===== Dataset excerpts =====

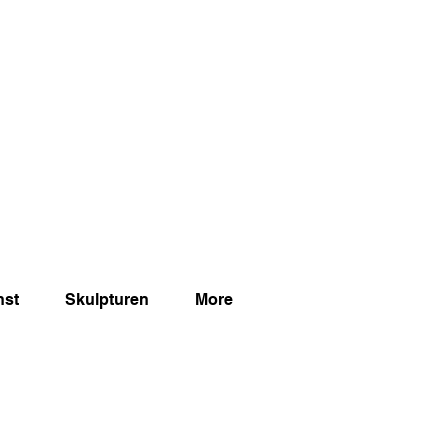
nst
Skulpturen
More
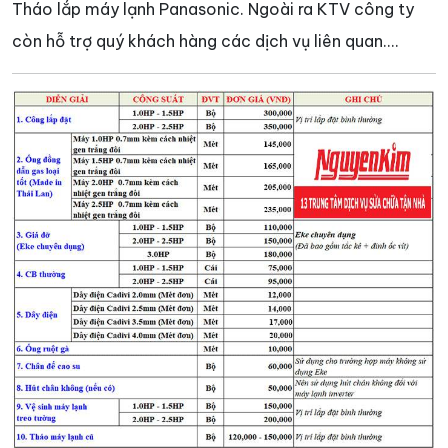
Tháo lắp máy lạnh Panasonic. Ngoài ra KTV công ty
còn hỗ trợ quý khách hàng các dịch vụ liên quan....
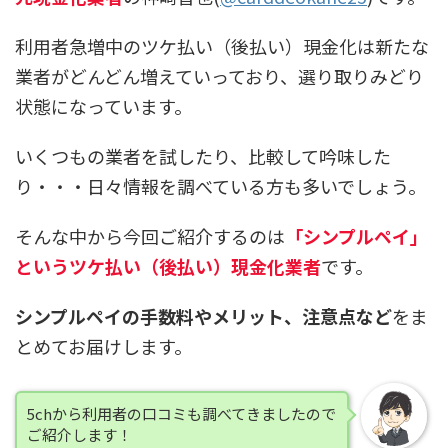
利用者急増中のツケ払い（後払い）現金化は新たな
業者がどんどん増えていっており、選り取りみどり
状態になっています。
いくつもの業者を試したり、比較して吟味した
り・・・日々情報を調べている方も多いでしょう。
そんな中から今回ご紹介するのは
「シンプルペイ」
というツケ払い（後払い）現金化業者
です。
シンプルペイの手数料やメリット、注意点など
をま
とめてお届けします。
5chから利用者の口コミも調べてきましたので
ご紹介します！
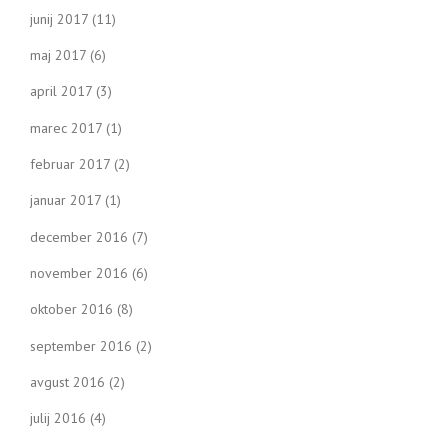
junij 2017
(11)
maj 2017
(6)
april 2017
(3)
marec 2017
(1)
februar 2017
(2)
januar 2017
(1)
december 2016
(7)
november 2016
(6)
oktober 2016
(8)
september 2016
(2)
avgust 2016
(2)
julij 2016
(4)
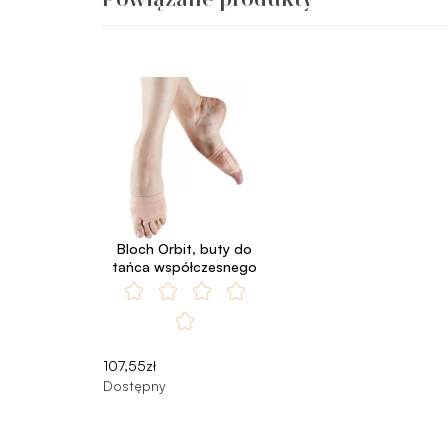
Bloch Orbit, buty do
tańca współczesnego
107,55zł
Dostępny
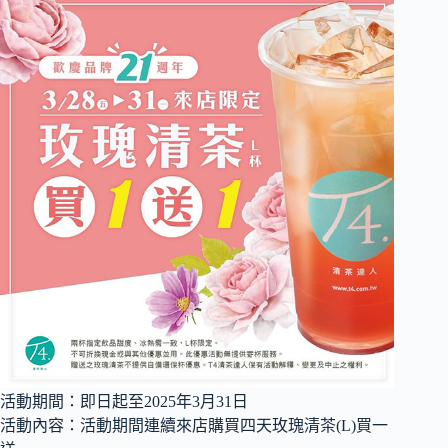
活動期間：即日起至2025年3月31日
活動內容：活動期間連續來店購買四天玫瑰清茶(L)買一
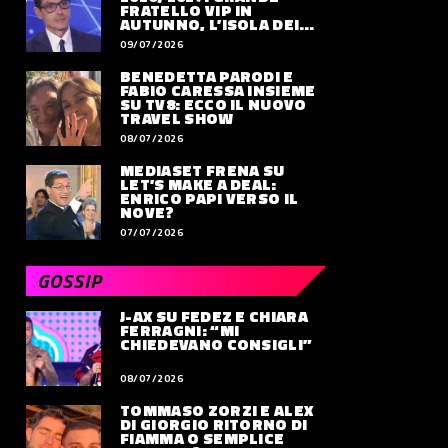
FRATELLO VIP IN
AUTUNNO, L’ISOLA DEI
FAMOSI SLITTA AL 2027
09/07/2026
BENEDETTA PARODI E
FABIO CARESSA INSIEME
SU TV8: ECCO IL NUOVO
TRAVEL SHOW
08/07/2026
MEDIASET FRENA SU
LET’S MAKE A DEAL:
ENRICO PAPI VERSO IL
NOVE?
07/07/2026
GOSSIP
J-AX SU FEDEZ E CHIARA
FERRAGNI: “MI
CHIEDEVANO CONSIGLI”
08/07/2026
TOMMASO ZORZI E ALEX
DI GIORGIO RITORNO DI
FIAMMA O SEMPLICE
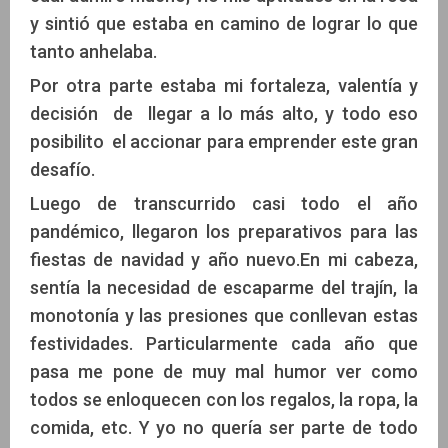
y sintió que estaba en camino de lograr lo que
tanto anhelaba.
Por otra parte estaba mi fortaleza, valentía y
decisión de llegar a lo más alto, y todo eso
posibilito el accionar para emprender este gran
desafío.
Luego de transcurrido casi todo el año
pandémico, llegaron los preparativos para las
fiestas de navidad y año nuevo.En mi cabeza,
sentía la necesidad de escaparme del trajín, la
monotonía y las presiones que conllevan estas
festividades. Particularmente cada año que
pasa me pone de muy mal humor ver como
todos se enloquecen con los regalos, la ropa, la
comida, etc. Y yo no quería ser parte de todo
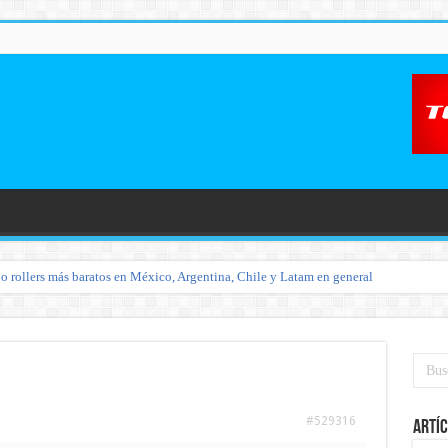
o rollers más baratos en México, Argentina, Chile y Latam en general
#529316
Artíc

=====

Exercise objective:
Copy out the data verbatim, excluding the pictures.

Task response:
nst
Skulpturen
More
Tháo lắp máy lạnh Panasonic. Ngoài ra KTV công ty
còn hỗ trợ quý khách hàng các dịch vụ liên quan....
利用者急増中のツケ払い（後払い）現金化は新たな
業者がどんどん増えていっており、選り取りみどり
状態になっています。
いくつもの業者を試したり、比較して吟味した
り・・・日々情報を調べている方も多いでしょう。
そんな中から今回ご紹介するのは
「シンプルペイ」
というツケ払い（後払い）現金化業者
です。
シンプルペイの手数料やメリット、注意点など
をま
とめてお届けします。
5chから利用者の口コミも調べてきましたので
ご紹介します！
junij 2017
(11)
maj 2017
(6)
april 2017
(3)
marec 2017
(1)
februar 2017
(2)
januar 2017
(1)
december 2016
(7)
november 2016
(6)
oktober 2016
(8)
september 2016
(2)
avgust 2016
(2)
julij 2016
(4)
Bloch Orbit, buty do
tańca współczesnego
107,55zł
Dostępny
活動期間：即日起至2025年3月31日
活動內容：活動期間連續來店購買四天玫瑰清茶(L)買一
FRATELLO VIP IN
AUTUNNO, L’ISOLA DEI
FAMOSI SLITTA AL 2027
09/07/2026
BENEDETTA PARODI E
FABIO CARESSA INSIEME
SU TV8: ECCO IL NUOVO
TRAVEL SHOW
08/07/2026
MEDIASET FRENA SU
LET’S MAKE A DEAL:
ENRICO PAPI VERSO IL
NOVE?
07/07/2026
GOSSIP
J-AX SU FEDEZ E CHIARA
FERRAGNI: “MI
CHIEDEVANO CONSIGLI”
08/07/2026
TOMMASO ZORZI E ALEX
DI GIORGIO RITORNO DI
FIAMMA O SEMPLICE
y sintió que estaba en camino de lograr lo que
tanto anhelaba.
Por otra parte estaba mi fortaleza, valentía y
decisión de llegar a lo más alto, y todo eso
posibilito el accionar para emprender este gran
desafío.
Luego de transcurrido casi todo el año
pandémico, llegaron los preparativos para las
fiestas de navidad y año nuevo.En mi cabeza,
sentía la necesidad de escaparme del trajín, la
monotonía y las presiones que conllevan estas
festividades. Particularmente cada año que
pasa me pone de muy mal humor ver como
todos se enloquecen con los regalos, la ropa, la
comida, etc. Y yo no quería ser parte de todo
o rollers más baratos en México, Argentina, Chile y Latam en general
#529316
Artíc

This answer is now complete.